Problem description :: Duplicate the lines below word for word, beginning at the line that contains "Аналоговое оборудование" and stopping after the line that contains "Биометрический СКД".

Stored items ::

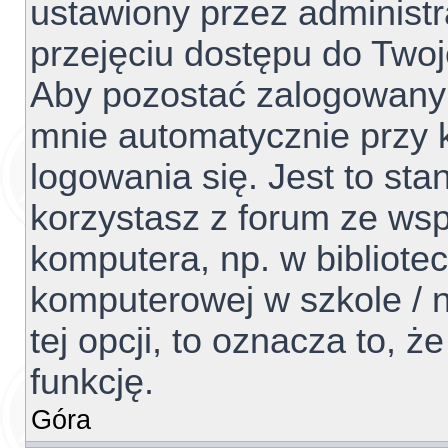
ustawiony przez administr
przejęciu dostępu do Two
Aby pozostać zalogowanym
mnie automatycznie przy 
logowania się. Jest to sta
korzystasz z forum ze ws
komputera, np. w bibliotec
komputerowej w szkole / na
tej opcji, to oznacza to, ż
funkcję.
Góra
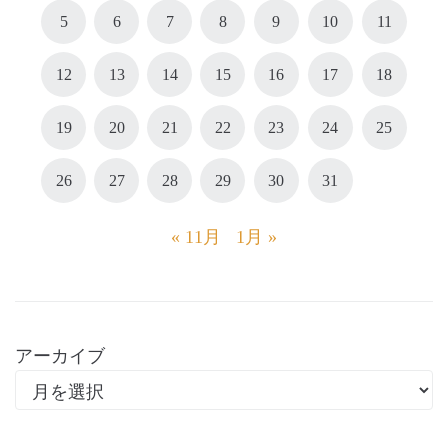
5
6
7
8
9
10
11
12
13
14
15
16
17
18
19
20
21
22
23
24
25
26
27
28
29
30
31
« 11月
1月 »
アーカイブ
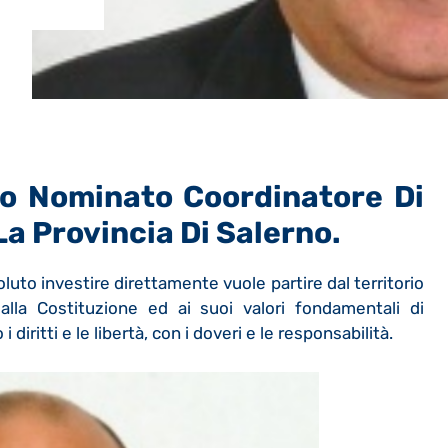
to Nominato Coordinatore Di
a Provincia Di Salerno.
voluto investire direttamente vuole partire dal territorio
alla Costituzione ed ai suoi valori fondamentali di
diritti e le libertà, con i doveri e le responsabilità.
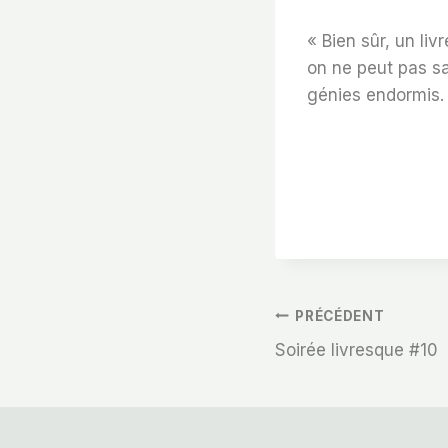
« Bien sûr, un li
on ne peut pas sav
génies endormis.
Navigation
PRÉCÉDENT
Soirée livresque #10
De
L’article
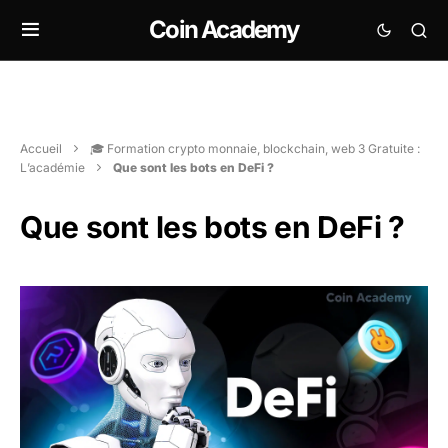
Coin Academy
Accueil
🎓 Formation crypto monnaie, blockchain, web 3 Gratuite :
L’académie
Que sont les bots en DeFi ?
Que sont les bots en DeFi ?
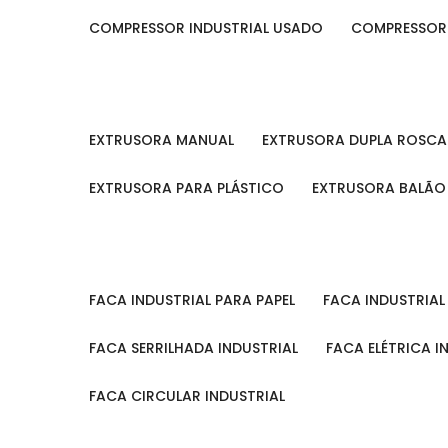
COMPRESSOR INDUSTRIAL USADO
COMPRESSOR
EXTRUSORA MANUAL
EXTRUSORA DUPLA ROSCA
EXTRUSORA PARA PLÁSTICO
EXTRUSORA BALÃO
FACA INDUSTRIAL PARA PAPEL
FACA INDUSTRIA
FACA SERRILHADA INDUSTRIAL
FACA ELÉTRICA I
FACA CIRCULAR INDUSTRIAL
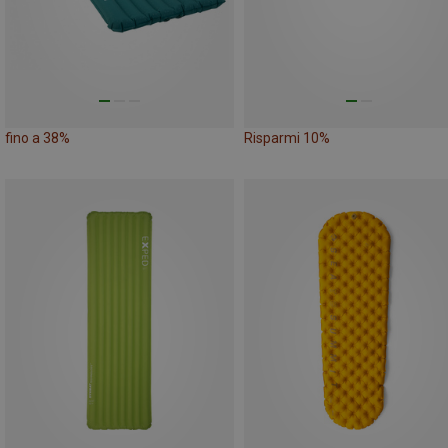
fino a 38%
Risparmi 10%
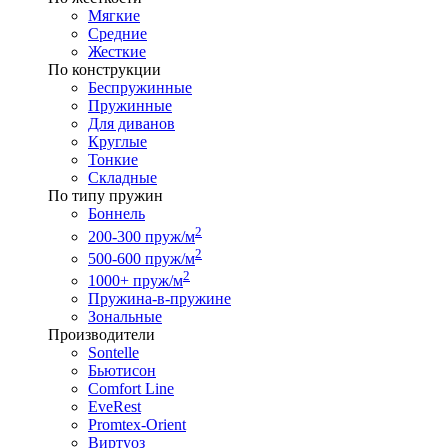
Мягкие
Средние
Жесткие
По конструкции
Беспружинные
Пружинные
Для диванов
Круглые
Тонкие
Складные
По типу пружин
Боннель
2
200-300 пруж/м
2
500-600 пруж/м
2
1000+ пруж/м
Пружина-в-пружине
Зональные
Производители
Sontelle
Бьютисон
Comfort Line
EveRest
Promtex-Orient
Виртуоз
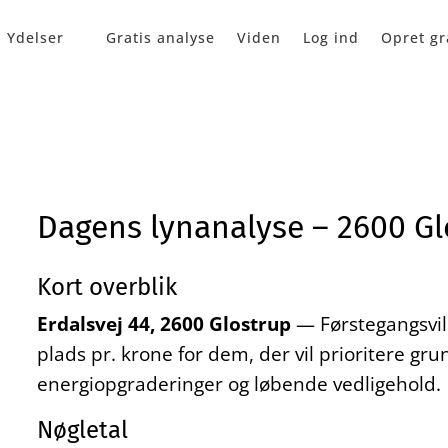
Ydelser
Gratis analyse
Viden
Log ind
Opret gr
Dagens lynanalyse – 2600 Gl
Kort overblik
Erdalsvej 44, 2600 Glostrup
— Førstegangsvil
plads pr. krone for dem, der vil prioritere g
energiopgraderinger og løbende vedligehold.
Nøgletal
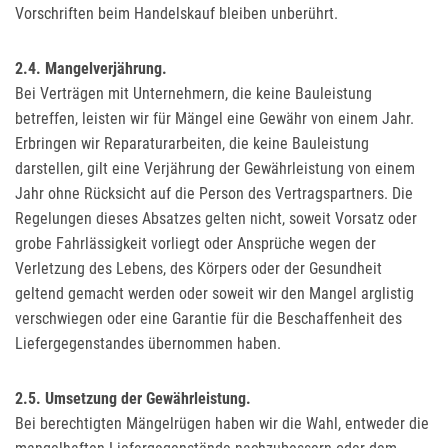
Vorschriften beim Handelskauf bleiben unberührt.
2.4. Mangelverjährung.
Bei Verträgen mit Unternehmern, die keine Bauleistung
betreffen, leisten wir für Mängel eine Gewähr von einem Jahr.
Erbringen wir Reparaturarbeiten, die keine Bauleistung
darstellen, gilt eine Verjährung der Gewährleistung von einem
Jahr ohne Rücksicht auf die Person des Vertragspartners. Die
Regelungen dieses Absatzes gelten nicht, soweit Vorsatz oder
grobe Fahrlässigkeit vorliegt oder Ansprüche wegen der
Verletzung des Lebens, des Körpers oder der Gesundheit
geltend gemacht werden oder soweit wir den Mangel arglistig
verschwiegen oder eine Garantie für die Beschaffenheit des
Liefergegenstandes übernommen haben.
2.5. Umsetzung der Gewährleistung.
Bei berechtigten Mängelrügen haben wir die Wahl, entweder die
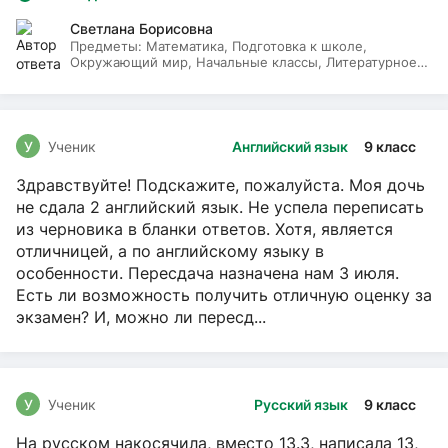
Светлана Борисовна
Предметы:
Математика, Подготовка к школе,
Окружающий мир, Начальные классы, Литературное
чтение, Русский язык
У
Ученик
Английский язык
9 класс
Здравствуйте! Подскажите, пожалуйста. Моя дочь
не сдала 2 английский язык. Не успела переписать
из черновика в бланки ответов. Хотя, является
отличницей, а по английскому языку в
особенности. Пересдача назначена нам 3 июля.
Есть ли возможность получить отличную оценку за
экзамен? И, можно ли пересд...
У
Ученик
Русский язык
9 класс
На русском накосячила, вместо 13.3, написала 13,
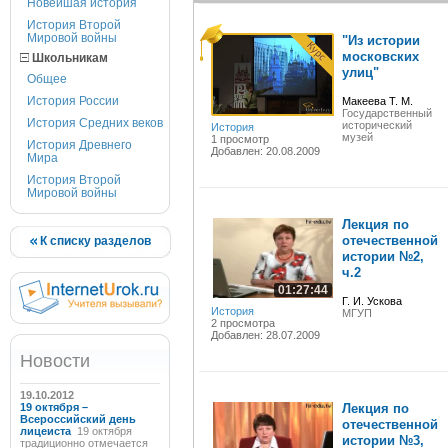
Новейшая история
История Второй
Мировой войны
"Из истории
московских
Школьникам
улиц"
Общее
История России
Макеева Т. М.
Государственный
История Средних веков
исторический
История
музей
1 просмотр
История Древнего
Добавлен: 20.08.2009
Мира
История Второй
Мировой войны
Лекция по
отечественной
К списку разделов
истории №2,
ч.2
01:27:44
Г. И. Ускова
История
МГУП
2 просмотра
Добавлен: 28.07.2009
Новости
19.10.2012
19 октября –
Лекция по
Всероссийский день
отечественной
лицеиста
19 октября
истории №3,
традиционно отмечается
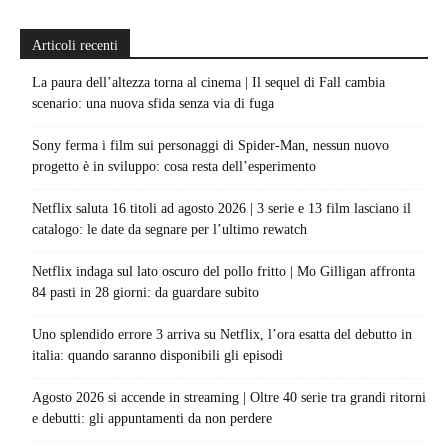
Articoli recenti
La paura dell’altezza torna al cinema | Il sequel di Fall cambia
scenario: una nuova sfida senza via di fuga
Sony ferma i film sui personaggi di Spider-Man, nessun nuovo
progetto è in sviluppo: cosa resta dell’esperimento
Netflix saluta 16 titoli ad agosto 2026 | 3 serie e 13 film lasciano il
catalogo: le date da segnare per l’ultimo rewatch
Netflix indaga sul lato oscuro del pollo fritto | Mo Gilligan affronta
84 pasti in 28 giorni: da guardare subito
Uno splendido errore 3 arriva su Netflix, l’ora esatta del debutto in
italia: quando saranno disponibili gli episodi
Agosto 2026 si accende in streaming | Oltre 40 serie tra grandi ritorni
e debutti: gli appuntamenti da non perdere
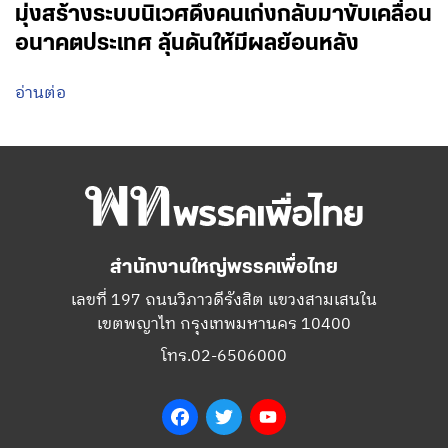
มุ่งสร้างระบบนิเวศดึงคนเก่งกลับมาขับเคลื่อน
อนาคตประเทศ ลุ้นดันให้มีผลย้อนหลัง
อ่านต่อ
สำนักงานใหญ่พรรคเพื่อไทย
เลขที่ 197 ถนนวิภาวดีรังสิต แขวงสามเสนใน
เขตพญาไท กรุงเทพมหานคร 10400
โทร.02-6506000
Facebook
Twitter
YouTube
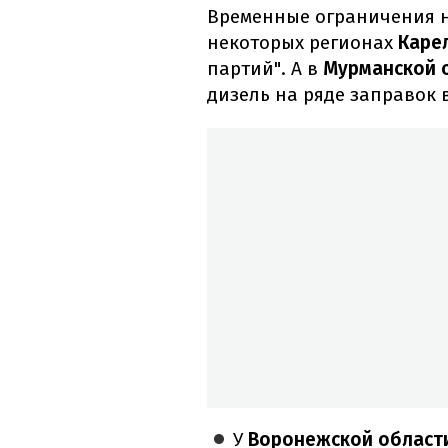
Временные ограничения н
некоторых регионах
Каре
партий". А в
Мурманской 
дизель на ряде заправок 
У
Воронежской облас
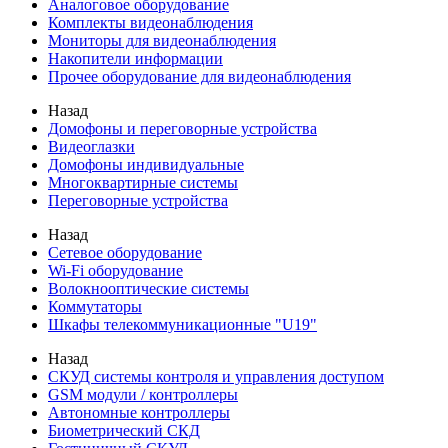
Аналоговое оборудование
Комплекты видеонаблюдения
Мониторы для видеонаблюдения
Накопители информации
Прочее оборудование для видеонаблюдения
Назад
Домофоны и переговорные устройства
Видеоглазки
Домофоны индивидуальные
Многоквартирные системы
Переговорные устройства
Назад
Сетевое оборудование
Wi-Fi оборудование
Волокнооптические системы
Коммутаторы
Шкафы телекоммуникационные "U19"
Назад
СКУД системы контроля и управления доступом
GSM модули / контроллеры
Автономные контроллеры
Биометрический СКД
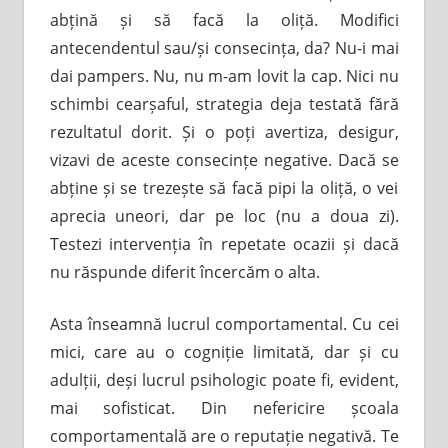
abțină și să facă la oliță. Modifici
antecendentul sau/și consecința, da? Nu-i mai
dai pampers. Nu, nu m-am lovit la cap. Nici nu
schimbi cearșaful, strategia deja testată fără
rezultatul dorit. Și o poți avertiza, desigur,
vizavi de aceste consecințe negative. Dacă se
abține și se trezește să facă pipi la oliță, o vei
aprecia uneori, dar pe loc (nu a doua zi).
Testezi intervenția în repetate ocazii și dacă
nu răspunde diferit încercăm o alta.
Asta înseamnă lucrul comportamental. Cu cei
mici, care au o cogniție limitată, dar și cu
adulții, deși lucrul psihologic poate fi, evident,
mai sofisticat. Din nefericire școala
comportamentală are o reputație negativă. Te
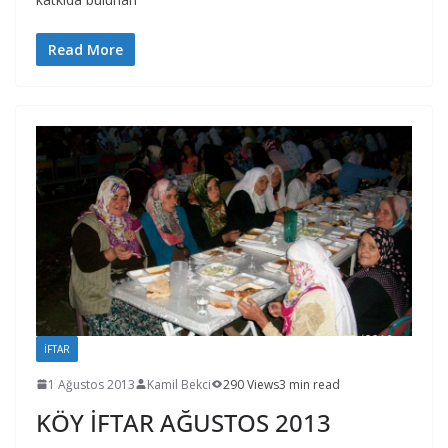
Read More
İFTAR
1 Ağustos 2013
Kamil Bekci
290 Views
3 min read
KÖY İFTAR AĞUSTOS 2013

Answer to this task ::
Аналоговое оборудование
Комплекты видеонаблюдения
Мониторы для видеонаблюдения
Накопители информации
Прочее оборудование для видеонаблюдения
Назад
Домофоны и переговорные устройства
Видеоглазки
Домофоны индивидуальные
Многоквартирные системы
Переговорные устройства
Назад
Сетевое оборудование
Wi-Fi оборудование
Волокнооптические системы
Коммутаторы
Шкафы телекоммуникационные "U19"
Назад
СКУД системы контроля и управления доступом
GSM модули / контроллеры
Автономные контроллеры
Биометрический СКД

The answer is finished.